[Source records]

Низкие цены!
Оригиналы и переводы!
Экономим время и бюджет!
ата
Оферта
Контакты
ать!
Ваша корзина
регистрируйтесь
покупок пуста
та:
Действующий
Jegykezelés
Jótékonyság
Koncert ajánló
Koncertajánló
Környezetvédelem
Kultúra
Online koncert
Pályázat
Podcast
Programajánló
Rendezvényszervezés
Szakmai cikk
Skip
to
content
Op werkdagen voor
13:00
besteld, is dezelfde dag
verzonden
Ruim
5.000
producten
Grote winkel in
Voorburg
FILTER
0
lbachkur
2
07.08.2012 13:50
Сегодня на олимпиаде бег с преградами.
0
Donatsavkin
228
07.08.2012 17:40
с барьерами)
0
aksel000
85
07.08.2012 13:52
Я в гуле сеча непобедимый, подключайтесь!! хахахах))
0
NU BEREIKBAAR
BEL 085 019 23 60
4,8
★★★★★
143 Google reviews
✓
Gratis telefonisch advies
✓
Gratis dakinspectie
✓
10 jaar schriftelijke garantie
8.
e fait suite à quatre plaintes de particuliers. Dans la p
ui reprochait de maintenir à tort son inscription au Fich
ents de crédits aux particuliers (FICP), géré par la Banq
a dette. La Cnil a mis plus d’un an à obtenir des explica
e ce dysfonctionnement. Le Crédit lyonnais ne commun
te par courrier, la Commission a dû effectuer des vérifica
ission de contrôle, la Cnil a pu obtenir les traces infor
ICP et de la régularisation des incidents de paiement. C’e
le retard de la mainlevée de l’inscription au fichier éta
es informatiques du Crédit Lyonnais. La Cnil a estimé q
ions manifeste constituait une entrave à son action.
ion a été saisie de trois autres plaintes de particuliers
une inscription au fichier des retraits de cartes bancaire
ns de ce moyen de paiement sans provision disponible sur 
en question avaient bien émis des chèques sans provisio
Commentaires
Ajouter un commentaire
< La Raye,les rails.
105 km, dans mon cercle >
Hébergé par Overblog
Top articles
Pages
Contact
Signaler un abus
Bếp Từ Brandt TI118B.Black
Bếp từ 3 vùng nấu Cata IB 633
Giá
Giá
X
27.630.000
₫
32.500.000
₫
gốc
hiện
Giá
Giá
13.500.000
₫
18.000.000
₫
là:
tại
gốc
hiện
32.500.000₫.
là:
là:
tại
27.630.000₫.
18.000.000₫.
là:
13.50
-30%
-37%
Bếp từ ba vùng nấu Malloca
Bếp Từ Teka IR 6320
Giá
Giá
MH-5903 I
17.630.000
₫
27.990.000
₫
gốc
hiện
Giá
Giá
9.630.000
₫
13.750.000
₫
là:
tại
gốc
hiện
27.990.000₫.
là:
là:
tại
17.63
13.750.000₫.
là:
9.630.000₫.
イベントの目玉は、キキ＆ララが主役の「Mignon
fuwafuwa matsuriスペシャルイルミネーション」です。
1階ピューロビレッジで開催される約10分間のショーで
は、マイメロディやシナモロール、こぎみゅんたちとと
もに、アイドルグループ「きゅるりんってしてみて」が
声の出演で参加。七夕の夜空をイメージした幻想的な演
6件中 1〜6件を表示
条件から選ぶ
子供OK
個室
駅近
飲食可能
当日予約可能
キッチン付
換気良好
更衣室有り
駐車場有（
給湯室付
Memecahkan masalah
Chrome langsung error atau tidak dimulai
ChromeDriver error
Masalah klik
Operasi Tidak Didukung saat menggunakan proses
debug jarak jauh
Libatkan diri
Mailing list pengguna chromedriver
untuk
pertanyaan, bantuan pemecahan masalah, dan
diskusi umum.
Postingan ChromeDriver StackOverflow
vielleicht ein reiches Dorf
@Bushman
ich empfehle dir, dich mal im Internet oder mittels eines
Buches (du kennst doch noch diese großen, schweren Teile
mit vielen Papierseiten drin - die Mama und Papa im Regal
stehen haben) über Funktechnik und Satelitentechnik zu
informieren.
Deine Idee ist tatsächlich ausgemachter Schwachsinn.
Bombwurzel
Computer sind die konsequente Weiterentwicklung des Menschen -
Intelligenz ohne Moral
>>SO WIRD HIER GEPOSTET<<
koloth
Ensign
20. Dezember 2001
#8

* _Task to carry out_: Each line must be given again exactly as written above.

* _Exercise response_:
Низкие цены!
Оригиналы и переводы!
Экономим время и бюджет!
ата
Оферта
Контакты
ать!
Ваша корзина
регистрируйтесь
покупок пуста
та:
Действующий
Jegykezelés
Jótékonyság
Koncert ajánló
Koncertajánló
Környezetvédelem
Kultúra
Online koncert
Pályázat
Podcast
Programajánló
Rendezvényszervezés
Szakmai cikk
Skip
to
content
Op werkdagen voor
13:00
besteld, is dezelfde dag
verzonden
Ruim
5.000
producten
Grote winkel in
Voorburg
FILTER
0
lbachkur
2
07.08.2012 13:50
Сегодня на олимпиаде бег с преградами.
0
Donatsavkin
228
07.08.2012 17:40
с барьерами)
0
aksel000
85
07.08.2012 13:52
Я в гуле сеча непобедимый, подключайтесь!! хахахах))
0
NU BEREIKBAAR
BEL 085 019 23 60
4,8
★★★★★
143 Google reviews
✓
Gratis telefonisch advies
✓
Gratis dakinspectie
✓
10 jaar schriftelijke garantie
8.
e fait suite à quatre plaintes de particuliers. Dans la p
ui reprochait de maintenir à tort son inscription au Fich
ents de crédits aux particuliers (FICP), géré par la Banq
a dette. La Cnil a mis plus d’un an à obtenir des explica
e ce dysfonctionnement. Le Crédit lyonnais ne commun
te par courrier, la Commission a dû effectuer des vérifica
ission de contrôle, la Cnil a pu obtenir les traces infor
ICP et de la régularisation des incidents de paiement. C’e
le retard de la mainlevée de l’inscription au fichier éta
es informatiques du Crédit Lyonnais. La Cnil a estimé q
ions manifeste constituait une entrave à son action.
ion a été saisie de trois autres plaintes de particuliers
une inscription au fichier des retraits de cartes bancaire
ns de ce moyen de paiement sans provision disponible sur 
en question avaient bien émis des chèques sans provisio
Commentaires
Ajouter un commentaire
< La Raye,les rails.
105 km, dans mon cercle >
Hébergé par Overblog
Top articles
Pages
Contact
Signaler un abus
Bếp Từ Brandt TI118B.Black
Bếp từ 3 vùng nấu Cata IB 633
Giá
Giá
X
27.630.000
₫
32.500.000
₫
gốc
hiện
Giá
Giá
13.500.000
₫
18.000.000
₫
là:
tại
gốc
hiện
32.500.000₫.
là:
là:
tại
27.630.000₫.
18.000.000₫.
là:
13.50
-30%
-37%
Bếp từ ba vùng nấu Malloca
Bếp Từ Teka IR 6320
Giá
Giá
MH-5903 I
17.630.000
₫
27.990.000
₫
gốc
hiện
Giá
Giá
9.630.000
₫
13.750.000
₫
là:
tại
gốc
hiện
27.990.000₫.
là:
là:
tại
17.63
13.750.000₫.
là:
9.630.000₫.
イベントの目玉は、キキ＆ララが主役の「Mignon
fuwafuwa matsuriスペシャルイルミネーション」です。
1階ピューロビレッジで開催される約10分間のショーで
は、マイメロディやシナモロール、こぎみゅんたちとと
もに、アイドルグループ「きゅるりんってしてみて」が
声の出演で参加。七夕の夜空をイメージした幻想的な演
6件中 1〜6件を表示
条件から選ぶ
子供OK
個室
駅近
飲食可能
当日予約可能
キッチン付
換気良好
更衣室有り
駐車場有（
給湯室付
Memecahkan masalah
Chrome langsung error atau tidak dimulai
ChromeDriver error
Masalah klik
Operasi Tidak Didukung saat menggunakan proses
debug jarak jauh
Libatkan diri
Mailing list pengguna chromedriver
untuk
pertanyaan, bantuan pemecahan masalah, dan
diskusi umum.
Postingan ChromeDriver StackOverflow
vielleicht ein reiches Dorf
@Bushman
ich empfehle dir, dich mal im Internet oder mittels eines
Buches (du kennst doch noch diese großen, schweren Teile
mit vielen Papierseiten drin - die Mama und Papa im Regal
stehen haben) über Funktechnik und Satelitentechnik zu
informieren.
Deine Idee ist tatsächlich ausgemachter Schwachsinn.
Bombwurzel
Computer sind die konsequente Weiterentwicklung des Menschen -
Intelligenz ohne Moral
>>SO WIRD HIER GEPOSTET<<
koloth
Ensign
20. Dezember 2001
#8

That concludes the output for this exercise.